── DATA TO PROCESS

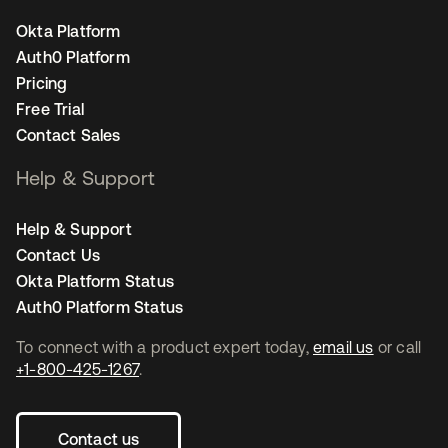
Okta Platform
Auth0 Platform
Pricing
Free Trial
Contact Sales
Help & Support
Help & Support
Contact Us
Okta Platform Status
Auth0 Platform Status
To connect with a product expert today,
email us
or call
+1-800-425-1267
.
Contact us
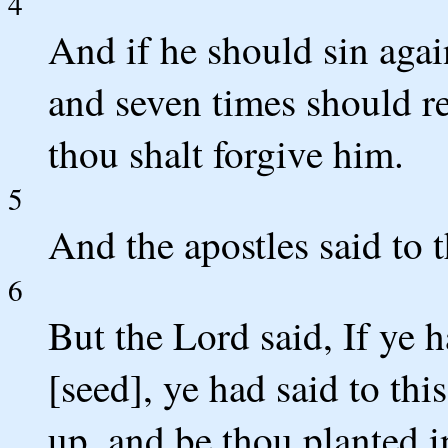
4
And if he should sin agai
and seven times should ret
thou shalt forgive him.
5
And the apostles said to 
6
But the Lord said, If ye h
[seed], ye had said to th
up, and be thou planted i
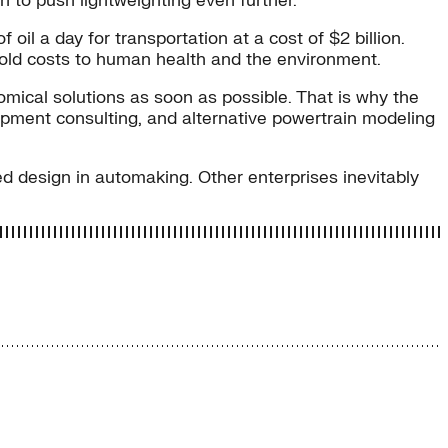
 to push lightweighting even further.
 oil a day for transportation at a cost of $2 billion.
ntold costs to human health and the environment.
omical solutions as soon as possible. That is why the
opment consulting, and alternative powertrain modeling
ted design in automaking. Other enterprises inevitably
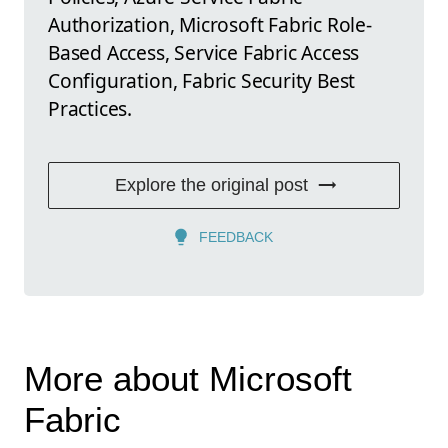
Authorization, Microsoft Fabric Role-
Based Access, Service Fabric Access
Configuration, Fabric Security Best
Practices.
Explore the original post
FEEDBACK
More about Microsoft
Fabric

────

## EXERCISE DESCRIPTION
Copy out every line of text in the material above character for character, leaving out the pictures.

## EXERCISE RESULT
Okta Platform
Auth0 Platform
Pricing
Free Trial
Contact Sales
Help & Support
Help & Support
Contact Us
Okta Platform Status
Auth0 Platform Status
To connect with a product expert today,
email us
or call
+1-800-425-1267
.
Contact us
4
And if he should sin agai
and seven times should ret
thou shalt forgive him.
5
And the apostles said to 
6
But the Lord said, If ye h
[seed], ye had said to th
up, and be thou planted i
 to push lightweighting even further.
 oil a day for transportation at a cost of $2 billion.
ntold costs to human health and the environment.
omical solutions as soon as possible. That is why the
opment consulting, and alternative powertrain modeling
ted design in automaking. Other enterprises inevitably
Authorization, Microsoft Fabric Role-
Based Access, Service Fabric Access
Configuration, Fabric Security Best
Practices.
Explore the original post
FEEDBACK
More about Microsoft
Fabric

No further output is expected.